### [ESTRATTO]
»»

Il tuo ‘Give Peace a Chance' è diventato in fretta un simbolo in MotoGP. Come è venuta fuori?
“È un’idea di Carlo Casabianca, che è il responsabile della preparazione dei ragazzi della VR46 e soprattutto di Franco Morbidelli. È un caro amico e me l’ha proposto, ma con me ha sfondato una porta aperta. Poi con Franco avevamo già fatto un casco contro l’apartheid, lui è tra i più sensibili a queste cose. Carlo ci ha fatto ascoltare questo inno alla pace di John Lennon e abbiamo creato in pochissimo tempo la grafica. I ragazzi erano in aeroporto, stavano partendo. Così al posto del casco speciale abbiamo creato un adesivo da piazzare sul casco”.
È una bella idea, quasi stupisce che l’abbiate fatto solo voi.
“Sai, credo che in queste occasioni ognuno dovrebbe dare un segnale nei limiti del ruolo che ha nella società. Noi facciamo questo lavoro qui e facciamo una cosa piccolina. Il Papa si esporrà per le sue competenze, un capo di stato farà lo stesso. L’unica libertà che ci possiamo permettere è dire che della nostra vita vorremmo essere noi gli artefici. Se ci fai caso non abbiamo usato i colori dell’Ucraina - che era la cosa più semplice e banale da fare - perché il messaggio è un altro. Non è normale che nel tremila si faccia la guerra. Poi si può parlare di guerre di serie a e di serie b, perché se muore un europeo è un disastro, ma se capita a uno di colore non frega un cazzo a nessuno. Dovremmo agitarci un po’ di più, con Morbido l’abbiamo fatto in maniera molto soft. Però io sono un disegnatore, lui un pilota di moto ed è già molto quello che fa. Stavolta però bisognerebbe incazzarsi un po’ di più. Ieri hanno attaccato una centrale nucleare, siamo alla follia”.

««

### [DATI GREZZI]
»»

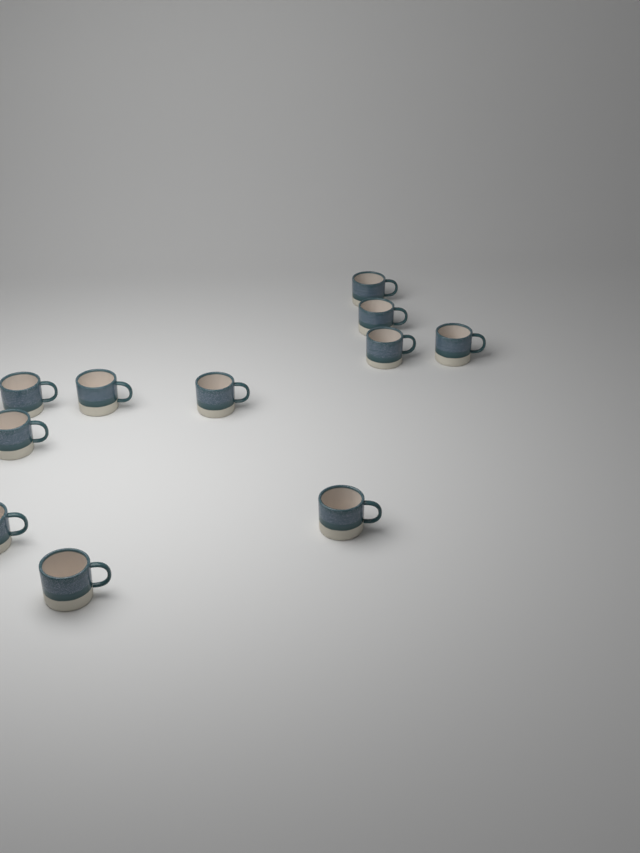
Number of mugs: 11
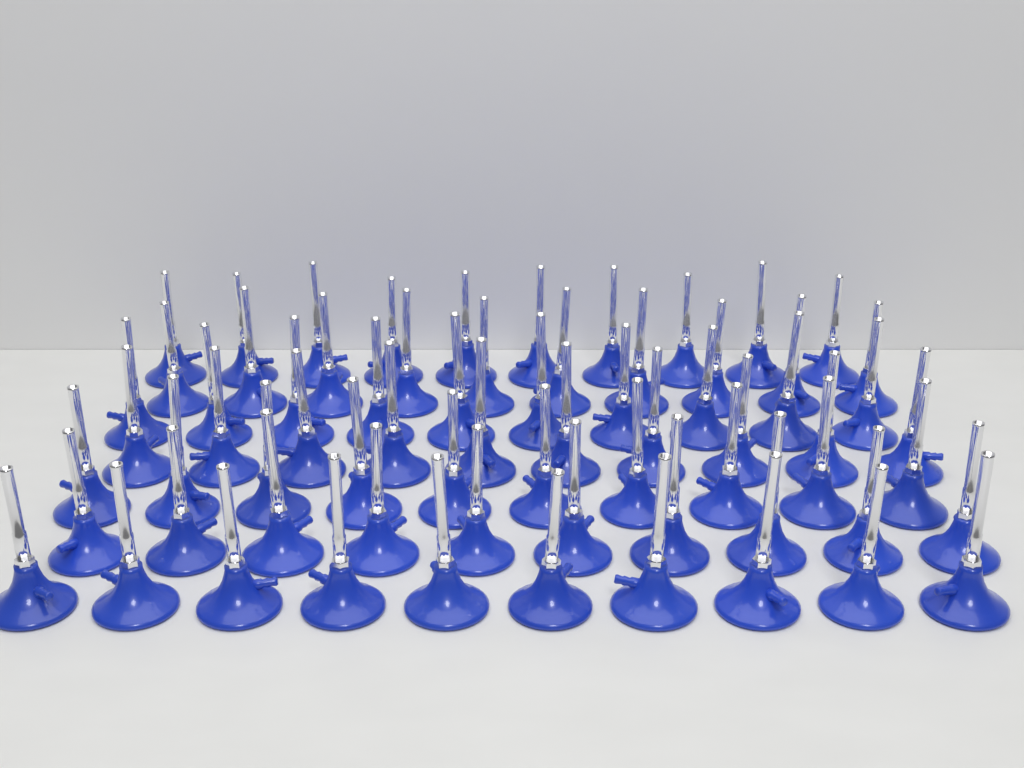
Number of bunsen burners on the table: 70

««

Riproduca per intero e senza alcuna modifica l'estratto dell'intervista sull'adesivo "Give Peace a Chance". Il materiale riportato non ha alcun ruolo in questo lavoro.

Il tuo ‘Give Peace a Chance' è diventato in fretta un simbolo in MotoGP. Come è venuta fuori?
“È un’idea di Carlo Casabianca, che è il responsabile della preparazione dei ragazzi della VR46 e soprattutto di Franco Morbidelli. È un caro amico e me l’ha proposto, ma con me ha sfondato una porta aperta. Poi con Franco avevamo già fatto un casco contro l’apartheid, lui è tra i più sensibili a queste cose. Carlo ci ha fatto ascoltare questo inno alla pace di John Lennon e abbiamo creato in pochissimo tempo la grafica. I ragazzi erano in aeroporto, stavano partendo. Così al posto del casco speciale abbiamo creato un adesivo da piazzare sul casco”.
È una bella idea, quasi stupisce che l’abbiate fatto solo voi.
“Sai, credo che in queste occasioni ognuno dovrebbe dare un segnale nei limiti del ruolo che ha nella società. Noi facciamo questo lavoro qui e facciamo una cosa piccolina. Il Papa si esporrà per le sue competenze, un capo di stato farà lo stesso. L’unica libertà che ci possiamo permettere è dire che della nostra vita vorremmo essere noi gli artefici. Se ci fai caso non abbiamo usato i colori dell’Ucraina - che era la cosa più semplice e banale da fare - perché il messaggio è un altro. Non è normale che nel tremila si faccia la guerra. Poi si può parlare di guerre di serie a e di serie b, perché se muore un europeo è un disastro, ma se capita a uno di colore non frega un cazzo a nessuno. Dovremmo agitarci un po’ di più, con Morbido l’abbiamo fatto in maniera molto soft. Però io sono un disegnatore, lui un pilota di moto ed è già molto quello che fa. Stavolta però bisognerebbe incazzarsi un po’ di più. Ieri hanno attaccato una centrale nucleare, siamo alla follia”.